Closed this issue · 3 comments
I am using pg.partial_corr
to calculate the partial spearman rank correlation between my two variables of interest while controlling for the influence of three covariates. This makes my problem identical to to the second example in the documentation ("2. Spearman partial correlation with several covariates"):
# Partial correlation of x and y controlling for cv1, cv2 and cv3
pg.partial_corr(data=df, x='x', y='y', covar=['cv1', 'cv2', 'cv3'],
method='spearman').round(3)
n r CI95% p-val
spearman 30 0.521 [0.18, 0.75] 0.005
I wonder how I would plot this as a scatterplot? One idea would be to convert the dataframe to ranks, and then plot the residuals against each other? But I am not sure if this would be really a good visualization of what is mathematically happening? For example, one could do:
import seaborn as sns
import matplotlib.pyplot as plt
import statsmodels.formula.api as smf
# convert to ranks
df_rank = df.rank()
# Regress X and Y on confounders cv1,cv2,cv3
x_resid = smf.ols(formula=f"x ~ cv1 + cv2 + cv3",data=df_rank).fit().resid
y_resid = smf.ols(formula=f"y ~ cv1 + cv2 + cv3",data=df_rank).fit().resid
residual_df = pd.DataFrame({'X_resid': x_resid, 'Y_resid': y_resid})
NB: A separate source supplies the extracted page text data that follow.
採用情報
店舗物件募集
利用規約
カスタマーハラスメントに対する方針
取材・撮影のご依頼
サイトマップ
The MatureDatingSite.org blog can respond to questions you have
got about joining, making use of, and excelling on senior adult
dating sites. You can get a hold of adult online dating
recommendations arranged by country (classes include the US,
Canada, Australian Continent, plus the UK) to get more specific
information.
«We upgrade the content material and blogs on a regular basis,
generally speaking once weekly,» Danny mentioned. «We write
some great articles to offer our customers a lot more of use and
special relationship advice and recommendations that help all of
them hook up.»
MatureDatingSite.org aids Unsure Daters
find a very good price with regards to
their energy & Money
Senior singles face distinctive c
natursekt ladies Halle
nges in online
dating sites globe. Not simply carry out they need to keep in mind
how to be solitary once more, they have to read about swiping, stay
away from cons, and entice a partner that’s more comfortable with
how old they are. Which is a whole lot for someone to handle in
# Plot the partial correlation using seaborn
plt.figure()
sns.regplot(x='X_resid', y='Y_resid', data=residual_df, ci=None)
plt.title("Partial Correlation Plot")
plt.xlabel("Residuals of X")
plt.ylabel("Residuals of Y")
plt.show()
What would be your recommendation on how to plot this?
Hey @JohannesWiesner,
I would probably just plot the standard Pearson partial correlation and annotate the plot with the (partial) Spearman rho
sns.regplot(x='x', y='y', data=df, x_partial=['cv1', 'cv2', 'cv3'], y_partial=['cv1', 'cv2', 'cv3'])
@raphaelvallat : Thanks for the quick answer!
I seem to end up here and here:
mwaskom/seaborn#2675
mwaskom/seaborn#458
using your approach, but should be not of your concern, since this is more of a software issue here :)
Ah right, I thought you could specify multiples ones in sns.regplot
🤦 ... Anyway, you can do the partial regression plot yourself, in which case I would just recommend using the raw data and not ranks.
Closing this issue but please feel free to reopen!